There are signs that other basic agency functions are falling through the cracks.
Lapsed water pollution permits at three of the state’s coal plants had languished for about a decade before environmentalists sued the agency last summer to do its job. The agency finally agreed in January to review the permits.
“Abdicating your responsibility to make sure you’re protecting the citizens of the state from pollution is a pretty serious deficiency,” said Amy Armstrong of the South Carolina Environmental Law Project.
More recently, a computer system switchover left families and funeral homes without death certificates, as bodies awaiting cremation stacked up in at least one funeral home, The Post and Courier reported.
Still, people who’ve worked closely with the agency say splitting up DHEC without adequate funding and staffing will only make problems worse, and that trying to do so during a pandemic is ill-timed.
If anything, the agency’s two sides should coordinate even more closely as hazards to human health increase due to climate change and other environmental threats, said John Simkovich, a regional director of public health who left in 2013.
Public health resources were slashed by lawmakers during the Great Recession, and board members’ terms lapsed under Gov. Mark Sanford. His successor, Gov. Nikki Haley, remade the board, and Catherine Templeton, previously tapped by Haley to trim jobs at the state’s labor department, was named director. Templeton initiated more cuts, centralizing offices and laying off seasoned staffers.
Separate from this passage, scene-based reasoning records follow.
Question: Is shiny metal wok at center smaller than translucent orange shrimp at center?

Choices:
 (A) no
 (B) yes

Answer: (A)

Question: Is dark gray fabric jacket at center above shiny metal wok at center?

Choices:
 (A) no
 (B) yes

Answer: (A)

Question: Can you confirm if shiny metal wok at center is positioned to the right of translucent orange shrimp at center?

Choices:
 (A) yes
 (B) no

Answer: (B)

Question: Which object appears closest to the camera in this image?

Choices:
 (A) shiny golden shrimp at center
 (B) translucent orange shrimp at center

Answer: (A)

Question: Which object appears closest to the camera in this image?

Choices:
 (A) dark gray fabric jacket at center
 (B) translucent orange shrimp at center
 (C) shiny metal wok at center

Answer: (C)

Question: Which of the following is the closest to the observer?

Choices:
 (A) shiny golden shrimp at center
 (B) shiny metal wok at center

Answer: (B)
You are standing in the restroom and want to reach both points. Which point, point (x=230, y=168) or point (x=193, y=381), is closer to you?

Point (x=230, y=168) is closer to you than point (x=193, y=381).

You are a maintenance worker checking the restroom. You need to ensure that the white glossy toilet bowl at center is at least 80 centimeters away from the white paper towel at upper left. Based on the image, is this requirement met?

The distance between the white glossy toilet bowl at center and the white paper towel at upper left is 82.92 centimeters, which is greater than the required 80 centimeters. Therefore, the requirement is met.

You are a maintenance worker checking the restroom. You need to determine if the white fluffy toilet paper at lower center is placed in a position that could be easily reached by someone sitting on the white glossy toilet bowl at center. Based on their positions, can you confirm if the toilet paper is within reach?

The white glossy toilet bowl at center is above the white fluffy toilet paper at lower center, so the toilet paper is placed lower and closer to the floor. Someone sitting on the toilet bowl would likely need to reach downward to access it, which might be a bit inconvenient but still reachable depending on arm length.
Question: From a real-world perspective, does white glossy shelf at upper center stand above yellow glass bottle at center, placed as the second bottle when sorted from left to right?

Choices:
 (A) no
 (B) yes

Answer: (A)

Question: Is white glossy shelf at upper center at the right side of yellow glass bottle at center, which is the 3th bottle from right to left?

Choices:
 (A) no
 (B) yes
Dr. Robert Ball, one of the state’s top infectious disease epidemiologists until 2012, said morale went downhill after Templeton arrived, prompting an exodus of longtime employees that rapidly drained institutional knowledge.
Salaries remain relatively low for trained health professionals and scientists, so younger staffers quickly move on to earn more elsewhere, former employees say.
Simmer told lawmakers who confirmed him this month that he believes the agency’s environmental and public health halves complement each other. He asked senators to give him a year on the job to figure out reforms before they try to take the agency apart.
So far, he said, no one has promised him that time.